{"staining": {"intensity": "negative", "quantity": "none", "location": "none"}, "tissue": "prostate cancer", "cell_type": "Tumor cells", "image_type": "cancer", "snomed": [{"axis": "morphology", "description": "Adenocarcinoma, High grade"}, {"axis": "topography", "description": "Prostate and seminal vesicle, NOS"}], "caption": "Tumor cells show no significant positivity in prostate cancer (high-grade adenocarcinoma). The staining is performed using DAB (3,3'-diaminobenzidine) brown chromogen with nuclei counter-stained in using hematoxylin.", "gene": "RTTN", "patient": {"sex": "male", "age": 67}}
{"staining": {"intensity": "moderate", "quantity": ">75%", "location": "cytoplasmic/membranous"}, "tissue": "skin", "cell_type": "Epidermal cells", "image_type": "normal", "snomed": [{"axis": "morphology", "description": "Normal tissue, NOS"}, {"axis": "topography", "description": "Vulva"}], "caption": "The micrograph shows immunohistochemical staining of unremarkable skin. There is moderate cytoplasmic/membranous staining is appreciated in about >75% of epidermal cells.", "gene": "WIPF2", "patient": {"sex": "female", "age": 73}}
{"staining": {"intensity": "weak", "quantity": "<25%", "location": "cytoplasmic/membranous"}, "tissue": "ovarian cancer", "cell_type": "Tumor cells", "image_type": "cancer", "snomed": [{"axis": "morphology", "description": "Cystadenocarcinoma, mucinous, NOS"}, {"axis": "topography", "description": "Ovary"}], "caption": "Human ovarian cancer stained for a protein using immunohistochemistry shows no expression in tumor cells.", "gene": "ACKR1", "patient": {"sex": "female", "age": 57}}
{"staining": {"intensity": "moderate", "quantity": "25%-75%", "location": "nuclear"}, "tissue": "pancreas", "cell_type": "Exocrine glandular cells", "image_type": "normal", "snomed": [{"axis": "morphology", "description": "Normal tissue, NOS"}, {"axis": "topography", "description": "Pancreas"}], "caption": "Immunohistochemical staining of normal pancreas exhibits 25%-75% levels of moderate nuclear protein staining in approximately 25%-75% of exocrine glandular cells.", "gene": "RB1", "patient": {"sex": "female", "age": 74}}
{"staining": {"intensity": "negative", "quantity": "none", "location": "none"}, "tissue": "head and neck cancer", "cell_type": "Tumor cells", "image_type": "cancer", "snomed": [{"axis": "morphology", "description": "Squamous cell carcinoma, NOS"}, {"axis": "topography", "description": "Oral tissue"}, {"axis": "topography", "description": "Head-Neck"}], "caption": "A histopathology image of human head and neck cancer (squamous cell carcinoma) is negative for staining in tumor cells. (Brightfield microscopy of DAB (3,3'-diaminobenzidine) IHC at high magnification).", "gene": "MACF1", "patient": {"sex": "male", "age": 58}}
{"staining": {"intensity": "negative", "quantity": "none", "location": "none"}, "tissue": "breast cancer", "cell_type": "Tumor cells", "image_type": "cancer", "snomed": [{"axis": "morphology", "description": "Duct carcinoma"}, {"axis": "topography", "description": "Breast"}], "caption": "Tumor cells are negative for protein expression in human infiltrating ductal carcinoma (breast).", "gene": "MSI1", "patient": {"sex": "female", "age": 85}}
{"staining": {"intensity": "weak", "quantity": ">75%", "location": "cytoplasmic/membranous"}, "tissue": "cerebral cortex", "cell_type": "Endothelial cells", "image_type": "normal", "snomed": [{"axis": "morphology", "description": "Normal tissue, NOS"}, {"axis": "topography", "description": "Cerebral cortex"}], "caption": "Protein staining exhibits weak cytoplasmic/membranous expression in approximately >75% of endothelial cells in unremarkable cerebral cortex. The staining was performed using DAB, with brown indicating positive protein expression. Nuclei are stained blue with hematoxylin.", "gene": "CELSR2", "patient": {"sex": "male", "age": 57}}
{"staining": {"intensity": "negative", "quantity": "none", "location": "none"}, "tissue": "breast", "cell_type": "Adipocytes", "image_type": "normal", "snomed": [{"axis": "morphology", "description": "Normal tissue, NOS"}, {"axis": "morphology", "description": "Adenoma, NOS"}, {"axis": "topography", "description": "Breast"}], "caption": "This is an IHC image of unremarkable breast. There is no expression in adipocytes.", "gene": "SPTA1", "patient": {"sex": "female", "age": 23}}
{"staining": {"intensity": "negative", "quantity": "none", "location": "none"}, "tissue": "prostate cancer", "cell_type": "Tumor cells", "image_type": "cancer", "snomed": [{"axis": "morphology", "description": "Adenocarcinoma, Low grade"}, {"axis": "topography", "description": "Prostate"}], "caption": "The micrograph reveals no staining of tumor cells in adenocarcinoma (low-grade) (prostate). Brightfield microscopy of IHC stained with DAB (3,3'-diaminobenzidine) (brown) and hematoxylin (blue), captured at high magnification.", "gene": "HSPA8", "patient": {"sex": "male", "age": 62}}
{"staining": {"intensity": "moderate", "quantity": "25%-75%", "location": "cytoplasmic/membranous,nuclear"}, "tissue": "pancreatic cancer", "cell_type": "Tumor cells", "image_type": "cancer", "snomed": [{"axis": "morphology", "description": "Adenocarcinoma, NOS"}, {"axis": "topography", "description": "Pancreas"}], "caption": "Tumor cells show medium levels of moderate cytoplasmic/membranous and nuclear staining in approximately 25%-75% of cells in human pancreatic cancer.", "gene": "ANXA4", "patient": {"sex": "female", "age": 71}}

Work instruction. Give back, exactly as written, the stretch from the line with "micrograph shows immunohistochemical" through the line with "staining of normal", and no other lines from the records above.

Exercise solution.
{"staining": {"intensity": "moderate", "quantity": ">75%", "location": "cytoplasmic/membranous"}, "tissue": "skin", "cell_type": "Epidermal cells", "image_type": "normal", "snomed": [{"axis": "morphology", "description": "Normal tissue, NOS"}, {"axis": "topography", "description": "Vulva"}], "caption": "The micrograph shows immunohistochemical staining of unremarkable skin. There is moderate cytoplasmic/membranous staining is appreciated in about >75% of epidermal cells.", "gene": "WIPF2", "patient": {"sex": "female", "age": 73}}
{"staining": {"intensity": "weak", "quantity": "<25%", "location": "cytoplasmic/membranous"}, "tissue": "ovarian cancer", "cell_type": "Tumor cells", "image_type": "cancer", "snomed": [{"axis": "morphology", "description": "Cystadenocarcinoma, mucinous, NOS"}, {"axis": "topography", "description": "Ovary"}], "caption": "Human ovarian cancer stained for a protein using immunohistochemistry shows no expression in tumor cells.", "gene": "ACKR1", "patient": {"sex": "female", "age": 57}}
{"staining": {"intensity": "moderate", "quantity": "25%-75%", "location": "nuclear"}, "tissue": "pancreas", "cell_type": "Exocrine glandular cells", "image_type": "normal", "snomed": [{"axis": "morphology", "description": "Normal tissue, NOS"}, {"axis": "topography", "description": "Pancreas"}], "caption": "Immunohistochemical staining of normal pancreas exhibits 25%-75% levels of moderate nuclear protein staining in approximately 25%-75% of exocrine glandular cells.", "gene": "RB1", "patient": {"sex": "female", "age": 74}}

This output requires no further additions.